Note, however, that if an advisor has a complaint against them, this doesn’t necessarily mean you should immediately rule them out. Formal customer complaints will stay on a financial advisor’s record for quite a number of years.

The longer an advisor has been in business, the more likely it is they will have at least one complaint on their record. They may still be an excellent financial advisor and a great fit for your needs. However, if an advisor has multiple complaints, you may want to look elsewhere.

You can check this via the SEC website using the SEC Action Lookup. This includes information about advisors who have been named in SEC administrative proceedings or have had orders issued against them. Also search an advisor’s background in the SEC’s Investment Advisor Public Disclosure database. If they are not registered here, this is a red flag.

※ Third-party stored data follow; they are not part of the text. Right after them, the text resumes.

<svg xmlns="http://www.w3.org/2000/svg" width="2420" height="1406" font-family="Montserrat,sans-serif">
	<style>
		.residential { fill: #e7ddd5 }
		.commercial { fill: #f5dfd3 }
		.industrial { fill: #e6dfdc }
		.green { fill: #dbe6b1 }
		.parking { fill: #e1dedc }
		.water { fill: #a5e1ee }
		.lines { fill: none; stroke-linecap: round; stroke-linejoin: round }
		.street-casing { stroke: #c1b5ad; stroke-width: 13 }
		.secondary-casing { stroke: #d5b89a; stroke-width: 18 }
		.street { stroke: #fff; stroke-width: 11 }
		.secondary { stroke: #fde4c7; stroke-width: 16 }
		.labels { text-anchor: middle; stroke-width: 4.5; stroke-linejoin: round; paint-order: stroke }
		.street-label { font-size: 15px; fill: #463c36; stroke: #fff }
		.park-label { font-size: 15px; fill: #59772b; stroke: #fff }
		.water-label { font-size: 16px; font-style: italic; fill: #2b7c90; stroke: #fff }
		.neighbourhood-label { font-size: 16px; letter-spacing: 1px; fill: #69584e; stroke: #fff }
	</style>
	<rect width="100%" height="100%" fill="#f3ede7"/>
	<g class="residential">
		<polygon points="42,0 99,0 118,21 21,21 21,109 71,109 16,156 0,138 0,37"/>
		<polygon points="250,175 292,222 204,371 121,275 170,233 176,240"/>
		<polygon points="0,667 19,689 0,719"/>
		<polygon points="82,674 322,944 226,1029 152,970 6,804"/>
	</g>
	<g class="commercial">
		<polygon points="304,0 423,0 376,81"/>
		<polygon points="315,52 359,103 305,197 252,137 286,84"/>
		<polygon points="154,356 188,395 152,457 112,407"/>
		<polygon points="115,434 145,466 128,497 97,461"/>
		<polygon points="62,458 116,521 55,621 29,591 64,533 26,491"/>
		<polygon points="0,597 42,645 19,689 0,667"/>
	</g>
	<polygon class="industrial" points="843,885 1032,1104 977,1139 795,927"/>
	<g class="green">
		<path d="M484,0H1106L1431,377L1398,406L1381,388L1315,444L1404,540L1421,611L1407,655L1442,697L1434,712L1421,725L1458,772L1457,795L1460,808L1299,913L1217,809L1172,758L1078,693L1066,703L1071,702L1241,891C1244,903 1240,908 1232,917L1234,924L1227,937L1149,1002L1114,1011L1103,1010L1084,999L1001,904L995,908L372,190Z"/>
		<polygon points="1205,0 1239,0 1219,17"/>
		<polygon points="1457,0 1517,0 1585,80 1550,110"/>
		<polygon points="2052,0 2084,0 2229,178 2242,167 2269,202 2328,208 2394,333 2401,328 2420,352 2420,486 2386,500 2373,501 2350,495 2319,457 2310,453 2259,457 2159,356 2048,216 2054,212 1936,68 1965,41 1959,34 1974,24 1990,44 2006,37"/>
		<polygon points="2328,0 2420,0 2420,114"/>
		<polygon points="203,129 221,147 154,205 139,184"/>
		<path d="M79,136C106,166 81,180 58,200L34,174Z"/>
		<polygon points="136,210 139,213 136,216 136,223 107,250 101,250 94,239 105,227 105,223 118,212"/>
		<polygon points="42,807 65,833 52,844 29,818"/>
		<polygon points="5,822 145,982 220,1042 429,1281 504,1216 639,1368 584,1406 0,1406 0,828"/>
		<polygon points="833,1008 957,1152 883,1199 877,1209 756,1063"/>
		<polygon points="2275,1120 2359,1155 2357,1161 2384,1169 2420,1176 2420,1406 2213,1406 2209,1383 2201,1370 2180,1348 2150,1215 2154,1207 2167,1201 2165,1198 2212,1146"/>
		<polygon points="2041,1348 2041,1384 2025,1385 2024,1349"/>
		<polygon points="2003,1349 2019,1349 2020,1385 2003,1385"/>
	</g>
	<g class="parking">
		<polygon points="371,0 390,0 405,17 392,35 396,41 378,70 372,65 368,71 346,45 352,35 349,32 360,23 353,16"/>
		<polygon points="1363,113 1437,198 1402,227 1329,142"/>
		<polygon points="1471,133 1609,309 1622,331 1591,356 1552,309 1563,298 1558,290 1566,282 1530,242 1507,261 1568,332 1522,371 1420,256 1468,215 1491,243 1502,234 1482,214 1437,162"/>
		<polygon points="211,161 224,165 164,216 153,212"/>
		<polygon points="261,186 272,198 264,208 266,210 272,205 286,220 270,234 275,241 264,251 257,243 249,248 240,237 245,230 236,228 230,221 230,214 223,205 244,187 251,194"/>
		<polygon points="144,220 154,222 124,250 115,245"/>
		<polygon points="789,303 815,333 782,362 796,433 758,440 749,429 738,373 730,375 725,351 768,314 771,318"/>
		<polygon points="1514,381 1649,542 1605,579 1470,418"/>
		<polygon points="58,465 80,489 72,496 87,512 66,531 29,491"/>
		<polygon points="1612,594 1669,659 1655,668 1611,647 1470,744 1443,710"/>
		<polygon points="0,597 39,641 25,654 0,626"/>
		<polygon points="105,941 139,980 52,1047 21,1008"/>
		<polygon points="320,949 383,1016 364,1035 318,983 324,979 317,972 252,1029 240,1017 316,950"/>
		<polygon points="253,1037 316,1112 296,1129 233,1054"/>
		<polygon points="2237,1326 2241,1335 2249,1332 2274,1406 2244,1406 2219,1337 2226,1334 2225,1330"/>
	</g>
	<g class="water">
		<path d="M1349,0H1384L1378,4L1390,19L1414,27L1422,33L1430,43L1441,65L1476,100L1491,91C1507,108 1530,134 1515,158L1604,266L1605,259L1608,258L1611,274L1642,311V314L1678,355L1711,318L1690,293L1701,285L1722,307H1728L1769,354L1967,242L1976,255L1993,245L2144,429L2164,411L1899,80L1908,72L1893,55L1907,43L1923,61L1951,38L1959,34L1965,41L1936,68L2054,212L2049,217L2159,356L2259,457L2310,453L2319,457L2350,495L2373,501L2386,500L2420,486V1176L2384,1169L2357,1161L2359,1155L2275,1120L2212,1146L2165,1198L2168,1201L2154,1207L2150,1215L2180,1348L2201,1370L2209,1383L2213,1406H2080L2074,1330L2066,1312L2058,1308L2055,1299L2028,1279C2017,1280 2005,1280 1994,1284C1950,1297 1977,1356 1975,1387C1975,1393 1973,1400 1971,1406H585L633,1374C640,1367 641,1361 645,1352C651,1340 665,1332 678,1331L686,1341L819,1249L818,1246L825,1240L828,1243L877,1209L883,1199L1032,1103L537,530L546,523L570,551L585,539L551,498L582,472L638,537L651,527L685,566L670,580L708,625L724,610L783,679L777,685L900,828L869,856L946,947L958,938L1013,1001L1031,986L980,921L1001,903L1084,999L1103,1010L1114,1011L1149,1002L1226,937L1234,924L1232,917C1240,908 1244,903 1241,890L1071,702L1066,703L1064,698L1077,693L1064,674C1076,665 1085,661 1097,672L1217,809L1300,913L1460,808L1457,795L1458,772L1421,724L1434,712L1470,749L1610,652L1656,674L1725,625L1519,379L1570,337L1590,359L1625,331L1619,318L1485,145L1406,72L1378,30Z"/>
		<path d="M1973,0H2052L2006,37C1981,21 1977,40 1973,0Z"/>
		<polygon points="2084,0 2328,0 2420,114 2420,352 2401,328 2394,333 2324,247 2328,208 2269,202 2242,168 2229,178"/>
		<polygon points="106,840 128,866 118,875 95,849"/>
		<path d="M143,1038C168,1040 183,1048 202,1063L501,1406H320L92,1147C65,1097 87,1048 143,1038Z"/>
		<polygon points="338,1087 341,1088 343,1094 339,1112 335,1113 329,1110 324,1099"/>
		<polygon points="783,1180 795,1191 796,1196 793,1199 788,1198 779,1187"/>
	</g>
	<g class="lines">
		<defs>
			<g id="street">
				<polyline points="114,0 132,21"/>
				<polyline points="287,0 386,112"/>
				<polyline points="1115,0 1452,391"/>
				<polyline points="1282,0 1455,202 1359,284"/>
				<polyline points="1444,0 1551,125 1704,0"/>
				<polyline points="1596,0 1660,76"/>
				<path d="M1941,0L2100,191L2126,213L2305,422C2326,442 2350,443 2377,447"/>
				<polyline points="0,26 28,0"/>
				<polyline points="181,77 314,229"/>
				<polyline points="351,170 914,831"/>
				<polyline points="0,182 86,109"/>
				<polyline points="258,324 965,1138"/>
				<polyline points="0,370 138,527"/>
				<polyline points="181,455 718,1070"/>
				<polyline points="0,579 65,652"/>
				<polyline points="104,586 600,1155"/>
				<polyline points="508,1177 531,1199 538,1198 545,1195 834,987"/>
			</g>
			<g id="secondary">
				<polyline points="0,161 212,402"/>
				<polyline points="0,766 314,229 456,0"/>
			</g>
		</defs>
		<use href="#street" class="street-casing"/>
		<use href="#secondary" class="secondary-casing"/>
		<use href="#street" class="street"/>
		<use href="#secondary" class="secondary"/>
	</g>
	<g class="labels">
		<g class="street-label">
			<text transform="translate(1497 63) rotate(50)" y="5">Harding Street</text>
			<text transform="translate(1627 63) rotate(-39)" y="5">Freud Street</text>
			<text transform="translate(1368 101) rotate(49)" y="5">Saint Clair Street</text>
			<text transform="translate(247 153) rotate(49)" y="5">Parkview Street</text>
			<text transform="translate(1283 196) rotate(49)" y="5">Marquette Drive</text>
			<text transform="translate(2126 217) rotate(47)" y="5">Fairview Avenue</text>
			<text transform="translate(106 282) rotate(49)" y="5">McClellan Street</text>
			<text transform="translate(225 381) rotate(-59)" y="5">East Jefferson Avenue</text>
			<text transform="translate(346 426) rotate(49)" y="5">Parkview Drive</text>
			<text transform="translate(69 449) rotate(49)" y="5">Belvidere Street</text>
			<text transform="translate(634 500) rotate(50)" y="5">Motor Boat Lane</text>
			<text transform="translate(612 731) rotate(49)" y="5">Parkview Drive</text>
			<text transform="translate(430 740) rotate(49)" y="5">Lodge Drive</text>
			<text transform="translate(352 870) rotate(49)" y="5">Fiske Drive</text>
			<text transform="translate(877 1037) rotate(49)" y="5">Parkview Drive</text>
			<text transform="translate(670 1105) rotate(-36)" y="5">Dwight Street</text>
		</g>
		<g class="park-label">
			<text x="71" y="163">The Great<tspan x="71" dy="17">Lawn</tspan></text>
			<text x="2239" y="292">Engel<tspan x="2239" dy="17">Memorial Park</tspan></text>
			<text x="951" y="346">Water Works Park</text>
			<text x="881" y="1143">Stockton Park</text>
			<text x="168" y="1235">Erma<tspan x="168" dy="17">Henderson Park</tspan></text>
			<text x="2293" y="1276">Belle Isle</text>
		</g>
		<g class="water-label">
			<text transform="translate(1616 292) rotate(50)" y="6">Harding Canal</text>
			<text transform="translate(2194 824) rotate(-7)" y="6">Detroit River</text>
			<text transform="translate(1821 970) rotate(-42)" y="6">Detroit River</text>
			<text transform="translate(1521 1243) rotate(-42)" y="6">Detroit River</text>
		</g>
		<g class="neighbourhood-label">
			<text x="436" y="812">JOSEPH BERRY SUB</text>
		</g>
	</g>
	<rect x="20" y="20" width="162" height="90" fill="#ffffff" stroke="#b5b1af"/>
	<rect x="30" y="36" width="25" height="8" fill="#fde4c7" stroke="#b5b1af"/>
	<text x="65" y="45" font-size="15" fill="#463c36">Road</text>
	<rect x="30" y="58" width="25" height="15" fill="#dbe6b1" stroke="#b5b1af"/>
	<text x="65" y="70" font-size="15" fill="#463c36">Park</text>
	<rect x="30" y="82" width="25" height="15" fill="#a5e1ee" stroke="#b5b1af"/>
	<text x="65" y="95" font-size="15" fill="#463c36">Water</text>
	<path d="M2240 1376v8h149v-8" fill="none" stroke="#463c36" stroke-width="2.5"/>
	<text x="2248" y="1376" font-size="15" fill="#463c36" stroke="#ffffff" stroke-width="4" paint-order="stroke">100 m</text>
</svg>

You should also check the FINRA Investor Complaint Center. This website includes a “BrokerCheck” that allows you to quickly look up a financial advisor and see if they have had any complaints filed against them. You can also check the list of individuals barred by FINRA. These advisors have been permanently prohibited from associating with any member in any capacity.

How Will the Advisor Help You Achieve Your Goals?

Finally, the most important question to ask a financial advisor is how will they help you achieve your financial and investment goals?

The key is to be honest with your financial advisor about your situation. Tell them what you are facing, how you feel about the situation and what your ideal financial future looks like. When they have a full understanding of your finances, they will be able to help you in a meaningful and impactful way.